Where Do We Fit?
Adoption is supposed to be a triad, right? Birth parents, adoptive parents, and adoptees are the three sides. A triad brings to mind a triangle, a rather stable shape. Idealistically, this should be a triangle with the adoptee at the top, and birth and adoptive parents at the bottoms supporting the adoptee throughout her/his life. Many times, though, it seems as if the nice triangle falls in on itself and becomes a straight line - with birth parents at one end, adoptive parents at the other end, and the adoptee in the middle, like the flag in a tug o' war. All too often, the very people these parents should be supporting, adoptees, end up being a prize... which begs the question: just where do we fit in the triad?Being a prize is hard work. A prize is perceived as a perfect thing, and no human being is perfect. Everybody wants something fabulous from his or her prize and sometimes, we as adoptees just don't have that fabulous thing to give, which is our agreement.
Birth Parents
Sometimes, it feels as though birth parents forget that as adults, we are no longer the baby they gave birth to, or the child that was placed by the state with another family. Whether the circumstances of the adoption were just or unjust, we as adults do have feelings. When birth parents ask adoptees (outright or by insinuation) to forsake their adoptive family no matter how loving they were, how they honored our family of origin or didn't, they push us away. When they imply that adoptees who grew up in good homes want nothing to do with our birth families, they push us away. And insisting that it is our obligation as adults to search and reunite in order to fix our birthparents' issues is repugnant.
Of course not every adoptee had a wonderful life growing up. There are bad adoptive parents out there too, that is a proven fact. All of us read the sad stories in the paper, see the news reports, and understand that not every adoption is a good match. Not one single "happy adoptee" would deny the fact that these adoptees may be in search of the parent(s) they didn't have, and/or that finding their biology may be a therapeutic and healing experience. However, to insist that all adoptees need to search and reunite is degrading. To suggest that it is an adoptee's duty is even worse.
To tell adoptees that you know how we feel is presumptive and insulting. Adoptees don't know how a birth parent feels any more than birth parents know how adoptees feel, so unless a person also resides in the adoptee side of the triad, it is impossible to know the feelings and emotions of an adopted person.
Adoptive Parents
Adoptive parents are not innocent in this tug o' war; they play the game just as skillfully. When adoptees don't collapse under pressure to believe that all adoptions are necessary and that all adoptive parents are wonderful, we get painted as hating our own parents.

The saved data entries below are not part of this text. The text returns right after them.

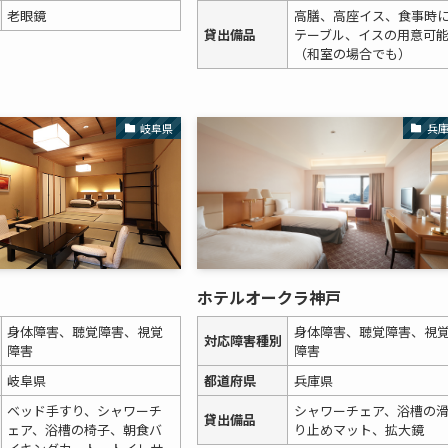
老眼鏡
高膳、高座イス、食事時
貸出備品
テーブル、イスの用意可
（和室の場合でも）
岐阜県
兵
ホテルオークラ神戸
身体障害、聴覚障害、視覚
身体障害、聴覚障害、視
対応障害種別
障害
障害
岐阜県
都道府県
兵庫県
ベッド手すり、シャワーチ
シャワーチェア、浴槽の
貸出備品
ェア、浴槽の椅子、朝食バ
り止めマット、拡大鏡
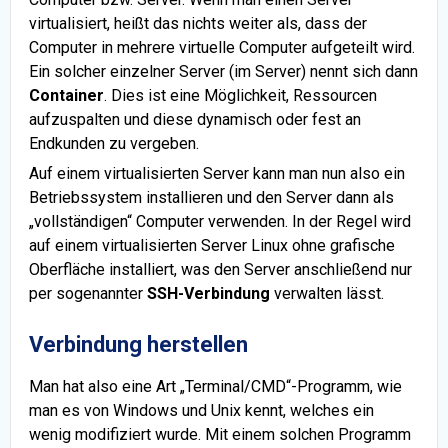
virtualisiert, heißt das nichts weiter als, dass der
Computer in mehrere virtuelle Computer aufgeteilt wird.
Ein solcher einzelner Server (im Server) nennt sich dann
Container
. Dies ist eine Möglichkeit, Ressourcen
aufzuspalten und diese dynamisch oder fest an
Endkunden zu vergeben.
Auf einem virtualisierten Server kann man nun also ein
Betriebssystem installieren und den Server dann als
„vollständigen“ Computer verwenden. In der Regel wird
auf einem virtualisierten Server Linux ohne grafische
Oberfläche installiert, was den Server anschließend nur
per sogenannter
SSH-Verbindung
verwalten lässt.
Verbindung herstellen
Man hat also eine Art „Terminal/CMD“-Programm, wie
man es von Windows und Unix kennt, welches ein
wenig modifiziert wurde. Mit einem solchen Programm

That couldn't be further from the truth. Adult adoptees are just as capable as adoptive parents of having adult opinions on issues. Just because a person was adopted doesn't mean s/he has to agree with adoption practices and/or policies as they exist now or existed when they were placed. Disagreeing doesn't negate a loving home, and good family relationships.

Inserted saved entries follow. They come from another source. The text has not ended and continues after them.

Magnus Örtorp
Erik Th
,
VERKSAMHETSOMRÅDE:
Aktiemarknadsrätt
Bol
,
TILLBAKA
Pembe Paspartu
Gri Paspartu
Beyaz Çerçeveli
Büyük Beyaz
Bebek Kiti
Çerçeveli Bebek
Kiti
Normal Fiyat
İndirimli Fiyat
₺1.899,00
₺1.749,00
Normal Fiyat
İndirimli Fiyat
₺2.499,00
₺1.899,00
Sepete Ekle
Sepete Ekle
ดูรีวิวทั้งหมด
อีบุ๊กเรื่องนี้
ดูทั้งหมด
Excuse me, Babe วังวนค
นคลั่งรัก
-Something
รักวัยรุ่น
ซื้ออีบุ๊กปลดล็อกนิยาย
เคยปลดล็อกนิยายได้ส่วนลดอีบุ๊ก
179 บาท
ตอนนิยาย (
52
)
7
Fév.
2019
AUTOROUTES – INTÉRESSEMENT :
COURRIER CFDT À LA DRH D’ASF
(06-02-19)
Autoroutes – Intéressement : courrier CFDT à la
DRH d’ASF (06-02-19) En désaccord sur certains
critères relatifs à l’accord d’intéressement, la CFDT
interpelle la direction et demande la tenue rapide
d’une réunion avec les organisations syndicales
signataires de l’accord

Don't try to turn an adoptee against her/his birth parents. Biological ties run deep whether adoptive parents can see it or not. Adoptees don't search in order to hurt their adoptive parents. Adoptees search to find that missing link, the person who resembles them, who liked the same subjects in school, who enjoys the same art, the same books, the same food... that connection many adoptees miss their entire lives. Those are things that the even the best adoptive parent can't give to an adoptee. Whether an adoptee is in reunion or not, there is usually some degree of curiosity about where s/he came from. Don't dishonor that need. No matter the reason a person comes by their adoptee status, birth parents are still an adoptee's biology, and still important.

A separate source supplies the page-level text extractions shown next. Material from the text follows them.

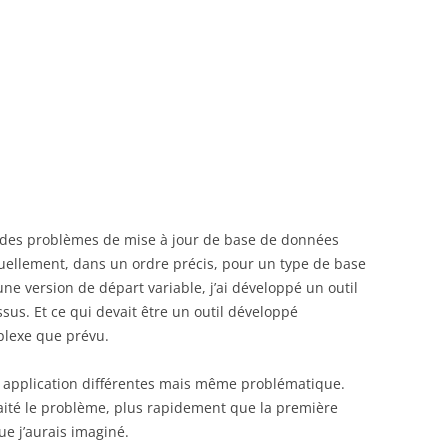
 des problèmes de mise à jour de base de données
uellement, dans un ordre précis, pour un type de base
ne version de départ variable, j’ai développé un outil
sus. Et ce qui devait être un outil développé
lexe que prévu.
t application différentes mais même problématique.
 traité le problème, plus rapidement que la première
e j’aurais imaginé.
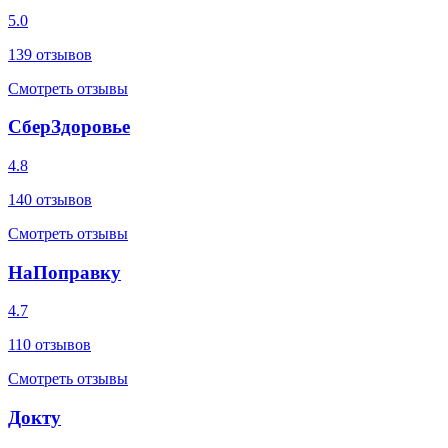
5.0
139
отзывов
Смотреть отзывы
СберЗдоровье
4.8
140
отзывов
Смотреть отзывы
НаПоправку
4.7
110
отзывов
Смотреть отзывы
Докту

Don't push an adoptee to search when s/he isn't ready. As adoptive parents, please understand that your child is grown up now and needs to have control of this part of his or her life. Adoptees struggle with many issues when it comes to search and reunion, and having an adoptive parent in the background pushing something that the adult isn't ready for isn't helpful. Adoptees had no control over what happened to them in the beginning of their lives; please allow your now adult child to have control over this decision.
To both birth and adoptive parents: don't dismiss an adoptee's opinion. Listen to our experiences. In the end, adoption should be about the rights of the child and the adult that child will be become. Adopted adults have valuable information to impart. Children who are placed for adoption become adults so please listen to us; quit fighting amongst yourselves and listen. Both adoptive and birth parents might just learn a thing or two and realize that adopted adults care about all of their parents, whether they are ours through biology or love.
Don't make us the flag in a game of tug o' war.